Problem to solve
Copy exactly the stretch of data below from the line with "right shoulder: (494, 442)" through the line with "nose: (423, 312)", including both of those lines.

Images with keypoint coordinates
Start of Block

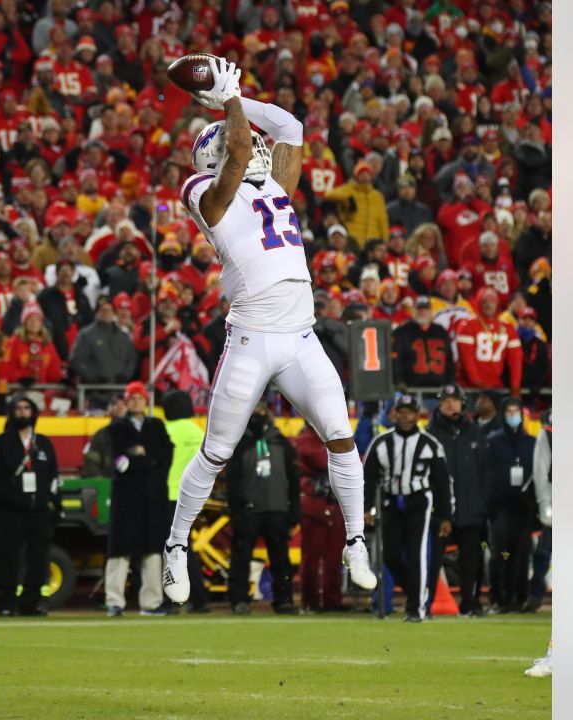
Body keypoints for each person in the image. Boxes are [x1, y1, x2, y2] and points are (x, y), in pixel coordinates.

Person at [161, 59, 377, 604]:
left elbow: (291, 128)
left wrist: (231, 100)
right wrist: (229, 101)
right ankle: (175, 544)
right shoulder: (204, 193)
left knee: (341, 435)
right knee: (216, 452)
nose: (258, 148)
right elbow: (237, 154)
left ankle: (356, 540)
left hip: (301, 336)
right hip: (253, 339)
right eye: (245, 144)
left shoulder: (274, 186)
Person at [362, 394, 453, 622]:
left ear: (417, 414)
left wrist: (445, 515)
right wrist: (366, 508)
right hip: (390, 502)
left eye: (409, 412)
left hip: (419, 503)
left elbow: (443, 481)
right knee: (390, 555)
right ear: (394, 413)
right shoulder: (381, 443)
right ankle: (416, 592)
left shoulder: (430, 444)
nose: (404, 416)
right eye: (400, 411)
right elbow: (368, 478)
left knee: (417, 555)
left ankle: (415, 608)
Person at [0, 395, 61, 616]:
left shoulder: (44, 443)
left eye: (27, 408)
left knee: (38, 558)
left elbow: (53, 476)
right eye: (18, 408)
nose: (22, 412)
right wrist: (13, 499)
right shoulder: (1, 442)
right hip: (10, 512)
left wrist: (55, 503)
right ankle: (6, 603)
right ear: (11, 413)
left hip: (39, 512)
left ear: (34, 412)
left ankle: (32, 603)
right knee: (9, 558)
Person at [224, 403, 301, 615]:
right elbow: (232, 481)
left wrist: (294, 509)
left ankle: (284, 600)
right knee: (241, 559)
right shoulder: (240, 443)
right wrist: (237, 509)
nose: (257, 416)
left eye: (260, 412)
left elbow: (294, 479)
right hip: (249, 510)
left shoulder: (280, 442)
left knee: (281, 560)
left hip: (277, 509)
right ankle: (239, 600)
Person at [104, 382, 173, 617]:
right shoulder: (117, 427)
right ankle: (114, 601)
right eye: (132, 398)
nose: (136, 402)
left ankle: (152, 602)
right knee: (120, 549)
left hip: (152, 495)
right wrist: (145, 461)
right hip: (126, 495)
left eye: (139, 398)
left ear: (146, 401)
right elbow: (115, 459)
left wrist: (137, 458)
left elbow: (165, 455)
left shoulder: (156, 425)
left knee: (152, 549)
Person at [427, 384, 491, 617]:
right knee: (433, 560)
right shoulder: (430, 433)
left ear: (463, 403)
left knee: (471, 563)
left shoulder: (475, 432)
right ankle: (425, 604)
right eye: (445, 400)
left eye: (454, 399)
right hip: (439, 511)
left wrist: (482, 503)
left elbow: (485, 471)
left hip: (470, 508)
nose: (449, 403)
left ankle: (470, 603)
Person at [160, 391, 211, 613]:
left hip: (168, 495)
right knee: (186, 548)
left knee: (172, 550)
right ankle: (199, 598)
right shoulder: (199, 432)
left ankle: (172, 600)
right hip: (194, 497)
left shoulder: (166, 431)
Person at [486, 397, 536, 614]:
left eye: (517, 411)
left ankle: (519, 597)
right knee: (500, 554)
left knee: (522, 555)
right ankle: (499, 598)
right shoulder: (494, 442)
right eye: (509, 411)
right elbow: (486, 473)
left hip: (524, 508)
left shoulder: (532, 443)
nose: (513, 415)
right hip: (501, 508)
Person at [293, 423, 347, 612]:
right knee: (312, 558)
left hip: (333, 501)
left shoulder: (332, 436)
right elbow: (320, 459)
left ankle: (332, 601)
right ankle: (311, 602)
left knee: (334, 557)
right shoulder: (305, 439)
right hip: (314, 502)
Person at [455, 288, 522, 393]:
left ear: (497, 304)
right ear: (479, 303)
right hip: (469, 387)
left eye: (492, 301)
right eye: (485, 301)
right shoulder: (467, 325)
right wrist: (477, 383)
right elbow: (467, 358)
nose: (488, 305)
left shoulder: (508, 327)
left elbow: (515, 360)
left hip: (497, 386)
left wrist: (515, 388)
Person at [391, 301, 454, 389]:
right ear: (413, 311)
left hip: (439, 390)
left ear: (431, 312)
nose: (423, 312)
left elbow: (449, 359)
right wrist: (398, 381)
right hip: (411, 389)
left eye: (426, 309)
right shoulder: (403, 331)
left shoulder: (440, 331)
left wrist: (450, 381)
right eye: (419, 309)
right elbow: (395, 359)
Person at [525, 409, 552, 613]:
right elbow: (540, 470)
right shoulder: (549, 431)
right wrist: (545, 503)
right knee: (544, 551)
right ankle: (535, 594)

End of Block

Response to the exercise
right shoulder: (494, 442)
right eye: (509, 411)
right elbow: (486, 473)
left hip: (524, 508)
left shoulder: (532, 443)
nose: (513, 415)
right hip: (501, 508)
Person at [293, 423, 347, 612]:
right knee: (312, 558)
left hip: (333, 501)
left shoulder: (332, 436)
right elbow: (320, 459)
left ankle: (332, 601)
right ankle: (311, 602)
left knee: (334, 557)
right shoulder: (305, 439)
right hip: (314, 502)
Person at [455, 288, 522, 393]:
left ear: (497, 304)
right ear: (479, 303)
right hip: (469, 387)
left eye: (492, 301)
right eye: (485, 301)
right shoulder: (467, 325)
right wrist: (477, 383)
right elbow: (467, 358)
nose: (488, 305)
left shoulder: (508, 327)
left elbow: (515, 360)
left hip: (497, 386)
left wrist: (515, 388)
Person at [391, 301, 454, 389]:
right ear: (413, 311)
left hip: (439, 390)
left ear: (431, 312)
nose: (423, 312)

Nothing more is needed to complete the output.